LIFE expectancy in Scotland has been dragged down by Tory austerity in a repeat of the impact from the economic policies of the 1980s Thatcher years, according to a public health expert.
Gerry McCartney, professor of wellbeing economy at Glasgow University, also warned that plans in Michael Gove’s levelling up strategy to narrow inequalities in healthy life expectancy are unlikely to succeed.
That has been echoed by a health charity, which has calculated under the current rate of progress the ambition for healthy life expectancy to rise by five years by 2035 would not be achieved in Scotland until 2080.
The UK Government’s plans for levelling up, outlined in a white paper last week, came as figures revealed the number of years that Scots can expect to live in good health has fallen for the last four years for women and the last three for men.
Shocking figures from the National Records of Scotland show those living in the most deprived areas have on average 24 fewer years in good health than those living in the least deprived areas.

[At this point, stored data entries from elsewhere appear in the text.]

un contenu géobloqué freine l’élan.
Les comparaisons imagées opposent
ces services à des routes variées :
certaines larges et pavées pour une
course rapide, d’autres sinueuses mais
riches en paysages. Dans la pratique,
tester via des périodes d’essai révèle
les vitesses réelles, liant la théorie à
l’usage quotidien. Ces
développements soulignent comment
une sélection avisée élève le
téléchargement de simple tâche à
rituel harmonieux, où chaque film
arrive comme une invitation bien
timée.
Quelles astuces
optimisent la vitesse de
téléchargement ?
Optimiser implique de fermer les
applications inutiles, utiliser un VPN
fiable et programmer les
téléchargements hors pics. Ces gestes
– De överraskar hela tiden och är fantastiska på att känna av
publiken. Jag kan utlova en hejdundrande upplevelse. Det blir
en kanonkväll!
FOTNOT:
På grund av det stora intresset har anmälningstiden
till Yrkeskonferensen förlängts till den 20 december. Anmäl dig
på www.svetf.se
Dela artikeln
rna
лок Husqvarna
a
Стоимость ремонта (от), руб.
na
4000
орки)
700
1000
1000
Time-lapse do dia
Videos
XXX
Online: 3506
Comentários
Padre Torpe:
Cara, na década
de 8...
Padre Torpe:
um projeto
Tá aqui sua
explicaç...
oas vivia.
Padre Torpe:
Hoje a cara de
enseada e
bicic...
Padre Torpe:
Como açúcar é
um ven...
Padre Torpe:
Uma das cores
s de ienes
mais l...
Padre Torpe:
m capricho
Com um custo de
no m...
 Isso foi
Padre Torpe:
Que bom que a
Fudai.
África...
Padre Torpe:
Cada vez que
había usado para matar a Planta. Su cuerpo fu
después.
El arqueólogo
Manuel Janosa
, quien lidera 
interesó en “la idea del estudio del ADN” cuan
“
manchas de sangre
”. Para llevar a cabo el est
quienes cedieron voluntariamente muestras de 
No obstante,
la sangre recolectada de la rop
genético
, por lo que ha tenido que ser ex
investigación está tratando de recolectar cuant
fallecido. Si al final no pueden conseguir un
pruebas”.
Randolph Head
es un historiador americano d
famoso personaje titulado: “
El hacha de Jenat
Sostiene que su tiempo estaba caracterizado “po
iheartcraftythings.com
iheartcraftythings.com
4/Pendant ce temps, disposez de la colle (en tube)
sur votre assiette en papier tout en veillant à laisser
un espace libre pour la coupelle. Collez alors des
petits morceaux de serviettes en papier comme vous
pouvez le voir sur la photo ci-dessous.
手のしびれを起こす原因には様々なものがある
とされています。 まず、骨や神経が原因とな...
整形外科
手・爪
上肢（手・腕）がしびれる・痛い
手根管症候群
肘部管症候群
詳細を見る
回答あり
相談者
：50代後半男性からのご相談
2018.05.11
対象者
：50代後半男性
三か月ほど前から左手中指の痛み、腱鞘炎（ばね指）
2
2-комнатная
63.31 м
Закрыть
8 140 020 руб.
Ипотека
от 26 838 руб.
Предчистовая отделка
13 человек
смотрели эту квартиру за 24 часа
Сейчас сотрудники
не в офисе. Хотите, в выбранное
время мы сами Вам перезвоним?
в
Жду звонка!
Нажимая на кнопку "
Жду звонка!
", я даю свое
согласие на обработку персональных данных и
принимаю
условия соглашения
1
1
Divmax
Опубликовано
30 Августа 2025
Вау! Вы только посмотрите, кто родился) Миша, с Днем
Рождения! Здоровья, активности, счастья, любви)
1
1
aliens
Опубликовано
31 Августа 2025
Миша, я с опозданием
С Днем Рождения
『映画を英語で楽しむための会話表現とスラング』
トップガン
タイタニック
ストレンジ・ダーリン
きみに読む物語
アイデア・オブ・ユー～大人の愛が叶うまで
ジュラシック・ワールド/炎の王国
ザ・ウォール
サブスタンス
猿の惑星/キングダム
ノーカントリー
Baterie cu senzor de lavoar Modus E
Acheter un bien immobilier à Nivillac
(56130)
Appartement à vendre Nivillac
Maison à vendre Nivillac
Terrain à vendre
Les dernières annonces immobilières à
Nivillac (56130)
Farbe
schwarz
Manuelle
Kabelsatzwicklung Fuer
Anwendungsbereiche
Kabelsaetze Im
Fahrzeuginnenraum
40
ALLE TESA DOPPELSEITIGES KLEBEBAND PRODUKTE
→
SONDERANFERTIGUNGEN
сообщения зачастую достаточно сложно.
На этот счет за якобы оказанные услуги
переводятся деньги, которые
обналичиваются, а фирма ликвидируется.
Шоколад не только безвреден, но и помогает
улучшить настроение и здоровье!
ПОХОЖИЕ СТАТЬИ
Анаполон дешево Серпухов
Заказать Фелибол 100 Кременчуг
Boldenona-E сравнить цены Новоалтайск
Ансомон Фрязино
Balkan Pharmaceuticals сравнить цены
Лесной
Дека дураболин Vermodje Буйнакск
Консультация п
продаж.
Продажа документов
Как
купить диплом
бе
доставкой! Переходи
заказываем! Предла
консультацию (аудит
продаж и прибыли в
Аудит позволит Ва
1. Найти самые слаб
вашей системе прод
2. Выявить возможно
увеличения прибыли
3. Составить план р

Those in the poorest areas also die younger, and spend more than a third of their lives in poor health.
McCartney said overall life expectancy in Scotland had been improving for decades and decades until around 2012 – when the rate of increase stalled.
“Life expectancy essentially has been unchanged since 2012, up until 2020 and the pandemic, which has led to a decrease in life expectancy compared to the pre-pandemic time period,” he said.
“But for people living in more deprived areas in Scotland, life expectancy is actually getting worse since 2012.
“So the 40% poorest or most deprived areas in Scotland have seen a decline in their life expectancy since 2012, whilst it has improved a little bit in the least deprived areas, although even there at a much lower rate than previously.”
McCartney said various reasons had been put forward for the causes of the decline in progress – such as a severe flu season in 2015, the role of drug-related deaths or deaths from heart disease.
But he said evidence shows “fairly clearly” that the change in economic policy after 2010 – when the Tories came to power at Westminster – is explaining the trends.
This includes issues such as cuts to benefits, low wage growth, an increase in zero hour contracts and in-work poverty.
“As we have lookwed at all these different causes, it is becoming increasingly clear that it is the underlying economic policies that are the root of this – so what you might term austerity,” McCartney said.
“The manifestation of that in the UK has been cuts to the real term value of social security benefits and increased conditionality,
“Another huge manifestation of the austerity programme was a reduction in the funding for local government, so that has meant in practical terms jobs going within local government, but also services being reduced to the statutory minimum in many places.
“We have also seen macroeconomic consequences – what has happened to people’s wages and incomes over time.”
McCartney said it was similar to the pattern which happened following the 1980s.
He said: “You see lagged effects from decades ago of urban planning, policy decisions and the 1980s economic changes and how that translated into people’s alcohol deaths a decade or two decades later. So it is not unprecedented.”
But he added: “These inequalities haven’t always been this wide – inequalities in health and mortality reduced between the 1920s and the 1970s in Scotland and across the UK.
“This was because we had policies at the time which built up the welfare state, they created the NHS, council housing, narrowed income inequalities, increased the power of organised labour, and brought many utilities and things into public ownership.”
McCartney argued the UK Government’s levelling up strategy is unlikely to achieve its aims for a number of reasons, including that much of the funding involved is old money that used to be in place through EU structural funds.
Gove’s plan also announced Glasgow as one of the UK’s “innovation accelerator” centres, focusing on research and development, similar to the model of Silicon Valley in the US.
McCartney added: “This kind of investment in innovation and regeneration doesn’t address the fundamental causes of health inequalities. For that kind of innovation-led regeneration, we have reviewed the evidence on that previously and there is no evidence that provides work or income for the poorest groups.
“That said, if the policy was to redistribute capital investment from the south-east of England to elsewhere, there might be some hope for it. But I have not seen any evidence yet that this policy would achieve that aim at present.”
David Finch, assistant director in the Healthy Lives team at the charity Health Foundation, said improvements in healthy life expectancy had been lost again in Scotland in recent years.
“If you take the rate of improvement between 2009-11 and 2017-19 for male health life expectancy in Scotland, it would take until 2080 for an extra five years of healthy life expectancy to build on top,” he said.
“For women it’s actually a worse picture in Scotland – and England as well – where healthy life expectancy has been falling in the period before.
“So there is a much bigger challenge for female life expectancy too to reverse the negative trend and then add five years on top as well.”
He said if the ambitious goals in the white paper on factors such as employment, housing, access to local services and equality could be met then it would improve future health.
He added: “Where the gap exists is between the ambition and the actual content of the paper – there was very little extra there that would directly improve some of the risk factors associated with health, but also some of those wider determinants of health.
“There is a commitment for a white paper looking specifically at health improvement and disparities. Our concern is whether it takes, as historically happens, a fairly narrow focus on things like obesity, smoking, drug and alcohol abuse.
“These are important factors for health, but it really needs to take a cross-government approach and set out some more clarity.”